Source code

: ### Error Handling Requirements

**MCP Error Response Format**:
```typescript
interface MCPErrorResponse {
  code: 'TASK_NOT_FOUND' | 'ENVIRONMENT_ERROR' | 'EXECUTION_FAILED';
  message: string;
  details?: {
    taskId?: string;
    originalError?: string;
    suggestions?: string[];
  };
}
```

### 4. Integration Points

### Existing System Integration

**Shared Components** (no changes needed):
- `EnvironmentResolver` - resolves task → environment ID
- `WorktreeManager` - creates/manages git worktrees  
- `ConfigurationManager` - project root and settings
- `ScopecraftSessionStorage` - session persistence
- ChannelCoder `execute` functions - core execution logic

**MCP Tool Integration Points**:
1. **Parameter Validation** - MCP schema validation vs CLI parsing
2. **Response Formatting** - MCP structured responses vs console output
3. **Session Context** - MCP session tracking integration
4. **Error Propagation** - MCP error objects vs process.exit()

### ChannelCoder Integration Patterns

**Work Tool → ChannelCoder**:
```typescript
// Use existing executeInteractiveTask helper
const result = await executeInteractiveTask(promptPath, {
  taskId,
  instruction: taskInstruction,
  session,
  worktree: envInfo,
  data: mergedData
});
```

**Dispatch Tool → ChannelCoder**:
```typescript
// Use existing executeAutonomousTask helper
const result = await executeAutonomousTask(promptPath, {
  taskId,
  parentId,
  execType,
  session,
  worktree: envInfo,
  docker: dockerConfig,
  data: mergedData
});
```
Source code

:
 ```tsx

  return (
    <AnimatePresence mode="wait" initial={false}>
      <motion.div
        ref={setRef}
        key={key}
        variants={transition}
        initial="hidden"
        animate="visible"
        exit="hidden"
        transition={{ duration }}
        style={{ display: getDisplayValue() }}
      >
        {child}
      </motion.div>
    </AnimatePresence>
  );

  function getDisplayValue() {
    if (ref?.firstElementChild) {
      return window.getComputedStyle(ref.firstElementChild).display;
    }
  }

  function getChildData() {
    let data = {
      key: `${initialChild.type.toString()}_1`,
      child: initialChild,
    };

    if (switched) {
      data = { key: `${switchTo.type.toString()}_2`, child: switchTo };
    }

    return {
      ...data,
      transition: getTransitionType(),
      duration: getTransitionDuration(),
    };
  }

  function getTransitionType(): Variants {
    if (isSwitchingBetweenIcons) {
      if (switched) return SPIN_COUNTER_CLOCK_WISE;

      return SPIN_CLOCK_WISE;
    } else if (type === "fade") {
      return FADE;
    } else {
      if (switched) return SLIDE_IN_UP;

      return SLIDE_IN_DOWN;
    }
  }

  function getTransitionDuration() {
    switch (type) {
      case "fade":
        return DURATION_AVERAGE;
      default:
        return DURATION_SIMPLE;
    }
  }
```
-*-*-
## Assignment:
The whole listing above is to be restated word for word.

## Response to the task:
Source code

: ### Error Handling Requirements

**MCP Error Response Format**:
```typescript
interface MCPErrorResponse {
  code: 'TASK_NOT_FOUND' | 'ENVIRONMENT_ERROR' | 'EXECUTION_FAILED';
  message: string;
  details?: {
    taskId?: string;
    originalError?: string;
    suggestions?: string[];
  };
}
```

### 4. Integration Points

### Existing System Integration

**Shared Components** (no changes needed):
- `EnvironmentResolver` - resolves task → environment ID
- `WorktreeManager` - creates/manages git worktrees  
- `ConfigurationManager` - project root and settings
- `ScopecraftSessionStorage` - session persistence
- ChannelCoder `execute` functions - core execution logic

**MCP Tool Integration Points**:
1. **Parameter Validation** - MCP schema validation vs CLI parsing
2. **Response Formatting** - MCP structured responses vs console output
3. **Session Context** - MCP session tracking integration
4. **Error Propagation** - MCP error objects vs process.exit()

### ChannelCoder Integration Patterns

**Work Tool → ChannelCoder**:
```typescript
// Use existing executeInteractiveTask helper
const result = await executeInteractiveTask(promptPath, {
  taskId,
  instruction: taskInstruction,
  session,
  worktree: envInfo,
  data: mergedData
});
```

**Dispatch Tool → ChannelCoder**:
```typescript
// Use existing executeAutonomousTask helper
const result = await executeAutonomousTask(promptPath, {
  taskId,
  parentId,
  execType,
  session,
  worktree: envInfo,
  docker: dockerConfig,
  data: mergedData
});
```
Source code

:
 ```tsx

  return (
    <AnimatePresence mode="wait" initial={false}>
      <motion.div
        ref={setRef}
        key={key}
        variants={transition}
        initial="hidden"
        animate="visible"
        exit="hidden"
        transition={{ duration }}
        style={{ display: getDisplayValue() }}
      >
        {child}
      </motion.div>
    </AnimatePresence>
  );

  function getDisplayValue() {
    if (ref?.firstElementChild) {
      return window.getComputedStyle(ref.firstElementChild).display;
    }
  }

  function getChildData() {
    let data = {
      key: `${initialChild.type.toString()}_1`,
      child: initialChild,
    };

    if (switched) {
      data = { key: `${switchTo.type.toString()}_2`, child: switchTo };
    }

    return {
      ...data,
      transition: getTransitionType(),
      duration: getTransitionDuration(),
    };
  }

  function getTransitionType(): Variants {
    if (isSwitchingBetweenIcons) {
      if (switched) return SPIN_COUNTER_CLOCK_WISE;

      return SPIN_CLOCK_WISE;
    } else if (type === "fade") {
      return FADE;
    } else {
      if (switched) return SLIDE_IN_UP;

      return SLIDE_IN_DOWN;
    }
  }

  function getTransitionDuration() {
    switch (type) {
      case "fade":
        return DURATION_AVERAGE;
      default:
        return DURATION_SIMPLE;
    }
  }
```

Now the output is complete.